(SOLICITUD DE TRABAJO 1): Transcribe del fragmento seleccionado el pasaje que empieza en las palabras "A finales de" y termina después de "con las imágenes.".
(SOLICITUD DE TRABAJO 2): Según el fragmento seleccionado, ¿de qué festival es director Thierry Frémaux?

A finales de 2017 se estrenaba en los cines españoles ¡Lumière! Comienza la aventura, un documental en el que Thierry Frémaux compendiaba y nos explicaba con amenidad algo más de cien películas escogidas entre el millar largo que integran el acervo de los hermanos Lumière: caramelos de cincuenta segundos, que resultan un ejercicio artesanal a ojos actuales y que supusieron el inicio de una transformación honda en nuestro modo de mirar y de relacionarnos, individual y colectivamente, con las imágenes.
Ahora Frémaux, que además de ser director del Festival de Cannes es responsable del Instituto Lumière, y seguramente el mejor experto en su legado, ha retomado esa labor, merecedora de premio, de recuperar para las salas otro centenar aproximado de aquellas píldoras preciosas del primer cine acompañándolas de lecciones valiosas sobre su relevancia histórica y sobre su virtuosismo -o falta de él, aunque nada nos importe, en el caso de algunos primeros actores-. Salvo algún ejemplo muy puntual, en estas obras no encontramos ficción, sino vida (captada por camarógrafos que no podían moverse del sitio a no ser que utilizarán algún medio de transporte y nos regalaran tempranos travellings, que lo hacían), pero ello no les impedía experimentar con distintos tipos de planos, en algún caso cercanos a los encuadres de la pintura impresionista, o con las puestas en escena, desde unas intenciones en las que puede adivinarse cariz artístico: así lo defiende Frémaux.

(EXTRACTOS DE ENTRADAS):
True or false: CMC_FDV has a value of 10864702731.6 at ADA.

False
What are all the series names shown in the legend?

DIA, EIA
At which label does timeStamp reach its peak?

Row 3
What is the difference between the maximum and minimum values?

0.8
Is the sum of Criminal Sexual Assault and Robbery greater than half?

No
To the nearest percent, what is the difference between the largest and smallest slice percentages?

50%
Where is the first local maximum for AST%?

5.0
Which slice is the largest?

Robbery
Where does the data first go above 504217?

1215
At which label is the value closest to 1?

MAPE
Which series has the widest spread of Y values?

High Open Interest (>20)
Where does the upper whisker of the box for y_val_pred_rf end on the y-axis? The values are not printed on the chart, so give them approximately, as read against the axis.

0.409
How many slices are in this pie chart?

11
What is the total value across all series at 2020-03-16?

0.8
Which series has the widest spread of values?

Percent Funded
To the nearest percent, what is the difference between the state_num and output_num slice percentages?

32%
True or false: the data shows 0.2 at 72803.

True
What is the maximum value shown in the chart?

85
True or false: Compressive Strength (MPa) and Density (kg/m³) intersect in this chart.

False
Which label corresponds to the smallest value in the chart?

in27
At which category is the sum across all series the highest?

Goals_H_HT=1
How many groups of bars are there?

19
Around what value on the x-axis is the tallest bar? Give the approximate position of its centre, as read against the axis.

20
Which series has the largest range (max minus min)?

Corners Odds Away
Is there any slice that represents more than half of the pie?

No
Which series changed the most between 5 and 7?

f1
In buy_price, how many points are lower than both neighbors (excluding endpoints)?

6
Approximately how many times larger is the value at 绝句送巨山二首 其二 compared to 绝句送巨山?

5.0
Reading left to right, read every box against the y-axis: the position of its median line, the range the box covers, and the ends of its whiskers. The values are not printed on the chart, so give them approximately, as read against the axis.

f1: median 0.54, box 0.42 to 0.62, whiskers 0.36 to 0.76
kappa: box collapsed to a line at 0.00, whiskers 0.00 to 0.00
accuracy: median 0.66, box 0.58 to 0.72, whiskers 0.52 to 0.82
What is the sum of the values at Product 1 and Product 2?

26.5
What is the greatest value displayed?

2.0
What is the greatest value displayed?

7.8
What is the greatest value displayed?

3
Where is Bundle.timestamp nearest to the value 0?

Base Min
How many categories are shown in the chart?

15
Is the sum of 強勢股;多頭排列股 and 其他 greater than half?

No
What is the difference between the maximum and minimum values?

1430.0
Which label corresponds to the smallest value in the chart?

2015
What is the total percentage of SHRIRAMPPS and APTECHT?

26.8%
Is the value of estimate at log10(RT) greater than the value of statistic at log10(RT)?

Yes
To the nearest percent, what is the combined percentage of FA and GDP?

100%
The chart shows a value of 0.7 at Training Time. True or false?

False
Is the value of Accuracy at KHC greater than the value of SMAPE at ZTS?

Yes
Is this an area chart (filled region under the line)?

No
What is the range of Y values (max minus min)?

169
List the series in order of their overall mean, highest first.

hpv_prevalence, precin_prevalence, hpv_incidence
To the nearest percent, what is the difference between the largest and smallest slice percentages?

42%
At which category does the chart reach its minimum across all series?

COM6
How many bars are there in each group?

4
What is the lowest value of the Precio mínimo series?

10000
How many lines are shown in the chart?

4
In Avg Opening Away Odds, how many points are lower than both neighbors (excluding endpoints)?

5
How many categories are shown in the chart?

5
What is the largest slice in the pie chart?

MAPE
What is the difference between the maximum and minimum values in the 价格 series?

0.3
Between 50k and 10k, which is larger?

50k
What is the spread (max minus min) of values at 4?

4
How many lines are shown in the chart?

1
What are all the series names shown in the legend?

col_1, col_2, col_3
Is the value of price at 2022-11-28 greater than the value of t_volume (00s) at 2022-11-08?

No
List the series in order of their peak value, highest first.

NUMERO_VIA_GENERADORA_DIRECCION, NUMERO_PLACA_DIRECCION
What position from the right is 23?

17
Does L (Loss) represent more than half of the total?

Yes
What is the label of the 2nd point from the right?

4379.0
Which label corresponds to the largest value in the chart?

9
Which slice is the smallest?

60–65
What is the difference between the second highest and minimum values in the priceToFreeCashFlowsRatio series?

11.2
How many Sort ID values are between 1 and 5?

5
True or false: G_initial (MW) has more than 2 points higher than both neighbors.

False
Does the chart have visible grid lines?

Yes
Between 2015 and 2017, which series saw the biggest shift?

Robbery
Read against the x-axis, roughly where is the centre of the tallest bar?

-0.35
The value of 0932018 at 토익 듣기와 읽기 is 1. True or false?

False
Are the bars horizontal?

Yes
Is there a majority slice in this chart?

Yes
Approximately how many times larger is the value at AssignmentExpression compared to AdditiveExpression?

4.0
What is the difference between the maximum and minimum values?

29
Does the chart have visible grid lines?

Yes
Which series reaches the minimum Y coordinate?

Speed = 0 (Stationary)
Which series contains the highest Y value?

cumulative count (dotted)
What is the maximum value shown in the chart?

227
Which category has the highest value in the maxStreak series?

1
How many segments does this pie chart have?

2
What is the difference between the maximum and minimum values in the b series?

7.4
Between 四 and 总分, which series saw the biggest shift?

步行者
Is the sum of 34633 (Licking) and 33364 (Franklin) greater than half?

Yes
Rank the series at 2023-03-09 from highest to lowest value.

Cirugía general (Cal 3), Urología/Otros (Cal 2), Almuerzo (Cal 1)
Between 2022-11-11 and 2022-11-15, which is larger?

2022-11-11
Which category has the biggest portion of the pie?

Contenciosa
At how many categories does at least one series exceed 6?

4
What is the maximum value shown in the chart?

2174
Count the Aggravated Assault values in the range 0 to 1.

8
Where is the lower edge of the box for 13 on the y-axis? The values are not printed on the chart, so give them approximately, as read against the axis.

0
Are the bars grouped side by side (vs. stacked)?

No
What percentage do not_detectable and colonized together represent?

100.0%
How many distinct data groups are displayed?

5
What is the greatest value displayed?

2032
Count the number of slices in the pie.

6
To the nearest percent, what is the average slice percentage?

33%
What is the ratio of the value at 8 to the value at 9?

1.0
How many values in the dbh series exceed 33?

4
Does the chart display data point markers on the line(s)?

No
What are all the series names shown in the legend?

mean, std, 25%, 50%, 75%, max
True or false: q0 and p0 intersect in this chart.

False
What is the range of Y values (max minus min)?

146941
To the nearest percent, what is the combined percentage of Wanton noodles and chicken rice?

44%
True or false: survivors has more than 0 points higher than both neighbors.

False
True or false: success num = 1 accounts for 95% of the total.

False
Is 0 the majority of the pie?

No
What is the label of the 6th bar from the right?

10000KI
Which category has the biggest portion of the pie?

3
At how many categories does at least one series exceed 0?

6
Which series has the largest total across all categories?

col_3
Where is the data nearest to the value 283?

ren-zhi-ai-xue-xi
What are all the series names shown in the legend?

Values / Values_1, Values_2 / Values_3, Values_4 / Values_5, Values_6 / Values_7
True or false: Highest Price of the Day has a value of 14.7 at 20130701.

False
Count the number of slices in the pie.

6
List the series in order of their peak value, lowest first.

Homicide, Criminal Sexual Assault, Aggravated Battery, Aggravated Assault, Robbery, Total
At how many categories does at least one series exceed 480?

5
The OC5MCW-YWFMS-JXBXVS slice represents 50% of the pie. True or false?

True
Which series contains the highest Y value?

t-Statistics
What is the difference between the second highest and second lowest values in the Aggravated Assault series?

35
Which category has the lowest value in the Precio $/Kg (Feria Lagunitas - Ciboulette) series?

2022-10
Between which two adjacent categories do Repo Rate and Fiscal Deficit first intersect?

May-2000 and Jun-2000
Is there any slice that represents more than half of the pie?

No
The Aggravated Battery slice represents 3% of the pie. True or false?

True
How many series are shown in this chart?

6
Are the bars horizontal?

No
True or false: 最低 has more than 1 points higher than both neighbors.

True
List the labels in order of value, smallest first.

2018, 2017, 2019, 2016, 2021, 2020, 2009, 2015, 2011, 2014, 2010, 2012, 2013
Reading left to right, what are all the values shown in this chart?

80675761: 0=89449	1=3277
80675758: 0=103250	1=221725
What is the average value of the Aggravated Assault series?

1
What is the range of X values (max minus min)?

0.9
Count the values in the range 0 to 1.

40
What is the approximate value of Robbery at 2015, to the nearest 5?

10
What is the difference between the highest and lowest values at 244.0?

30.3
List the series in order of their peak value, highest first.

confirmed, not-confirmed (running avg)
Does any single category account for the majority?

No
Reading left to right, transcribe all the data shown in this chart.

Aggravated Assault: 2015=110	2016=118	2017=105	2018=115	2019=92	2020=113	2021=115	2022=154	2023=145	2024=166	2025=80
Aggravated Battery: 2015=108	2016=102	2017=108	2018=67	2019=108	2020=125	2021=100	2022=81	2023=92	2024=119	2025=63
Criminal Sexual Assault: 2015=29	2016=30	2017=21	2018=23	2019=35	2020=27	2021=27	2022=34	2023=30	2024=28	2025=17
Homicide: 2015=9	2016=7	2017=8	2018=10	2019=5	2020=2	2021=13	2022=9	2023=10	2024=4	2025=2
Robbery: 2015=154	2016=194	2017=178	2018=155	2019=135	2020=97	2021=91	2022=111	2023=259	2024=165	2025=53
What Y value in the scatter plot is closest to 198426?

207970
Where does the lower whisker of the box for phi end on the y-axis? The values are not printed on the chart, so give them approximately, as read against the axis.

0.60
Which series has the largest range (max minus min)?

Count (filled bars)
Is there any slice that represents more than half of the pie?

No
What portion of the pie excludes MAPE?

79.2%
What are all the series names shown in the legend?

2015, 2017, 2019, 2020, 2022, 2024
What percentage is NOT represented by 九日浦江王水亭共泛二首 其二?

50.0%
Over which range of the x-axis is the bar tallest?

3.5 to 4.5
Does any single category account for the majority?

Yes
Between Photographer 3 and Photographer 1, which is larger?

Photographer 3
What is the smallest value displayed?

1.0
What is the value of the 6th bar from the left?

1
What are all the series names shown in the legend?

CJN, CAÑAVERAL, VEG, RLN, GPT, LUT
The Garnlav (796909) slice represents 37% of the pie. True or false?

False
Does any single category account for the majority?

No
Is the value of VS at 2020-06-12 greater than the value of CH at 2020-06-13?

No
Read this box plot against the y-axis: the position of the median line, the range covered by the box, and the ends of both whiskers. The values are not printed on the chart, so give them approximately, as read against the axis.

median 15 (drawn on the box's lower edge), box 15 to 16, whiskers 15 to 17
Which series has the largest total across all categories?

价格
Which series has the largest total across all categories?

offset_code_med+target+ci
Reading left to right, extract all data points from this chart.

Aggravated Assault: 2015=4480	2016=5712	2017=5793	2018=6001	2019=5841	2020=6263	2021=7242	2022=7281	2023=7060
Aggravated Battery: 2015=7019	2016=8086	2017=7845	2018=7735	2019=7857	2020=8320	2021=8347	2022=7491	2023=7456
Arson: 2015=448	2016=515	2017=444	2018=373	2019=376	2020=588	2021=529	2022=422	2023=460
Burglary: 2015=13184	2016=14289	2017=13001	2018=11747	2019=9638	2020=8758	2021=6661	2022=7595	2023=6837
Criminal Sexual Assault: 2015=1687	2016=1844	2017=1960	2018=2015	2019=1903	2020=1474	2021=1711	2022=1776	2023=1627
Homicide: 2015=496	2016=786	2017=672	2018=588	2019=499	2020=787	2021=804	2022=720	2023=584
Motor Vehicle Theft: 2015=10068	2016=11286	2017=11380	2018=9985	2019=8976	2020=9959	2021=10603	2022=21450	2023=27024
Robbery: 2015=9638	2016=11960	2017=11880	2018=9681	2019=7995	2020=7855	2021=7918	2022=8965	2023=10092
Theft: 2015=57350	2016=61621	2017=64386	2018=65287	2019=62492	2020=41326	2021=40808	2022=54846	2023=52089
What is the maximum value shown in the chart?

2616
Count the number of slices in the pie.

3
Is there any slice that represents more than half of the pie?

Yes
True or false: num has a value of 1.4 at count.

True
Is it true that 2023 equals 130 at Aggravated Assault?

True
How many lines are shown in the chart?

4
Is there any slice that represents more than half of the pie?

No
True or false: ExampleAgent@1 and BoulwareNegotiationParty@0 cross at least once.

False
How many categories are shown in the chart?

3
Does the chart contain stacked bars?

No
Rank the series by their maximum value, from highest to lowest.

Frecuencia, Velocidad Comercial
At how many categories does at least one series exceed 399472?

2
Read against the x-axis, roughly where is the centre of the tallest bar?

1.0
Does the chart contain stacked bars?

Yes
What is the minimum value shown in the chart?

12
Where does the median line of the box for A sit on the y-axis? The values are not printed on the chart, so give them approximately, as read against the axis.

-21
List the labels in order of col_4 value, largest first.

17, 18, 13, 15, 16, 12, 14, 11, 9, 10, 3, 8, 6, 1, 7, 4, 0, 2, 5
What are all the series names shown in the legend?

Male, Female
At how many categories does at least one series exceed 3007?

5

(RESPUESTA ESCRITA 1):
A finales de 2017 se estrenaba en los cines españoles ¡Lumière! Comienza la aventura, un documental en el que Thierry Frémaux compendiaba y nos explicaba con amenidad algo más de cien películas escogidas entre el millar largo que integran el acervo de los hermanos Lumière: caramelos de cincuenta segundos, que resultan un ejercicio artesanal a ojos actuales y que supusieron el inicio de una transformación honda en nuestro modo de mirar y de relacionarnos, individual y colectivamente, con las imágenes.

(RESPUESTA ESCRITA 2): Del Festival de Cannes.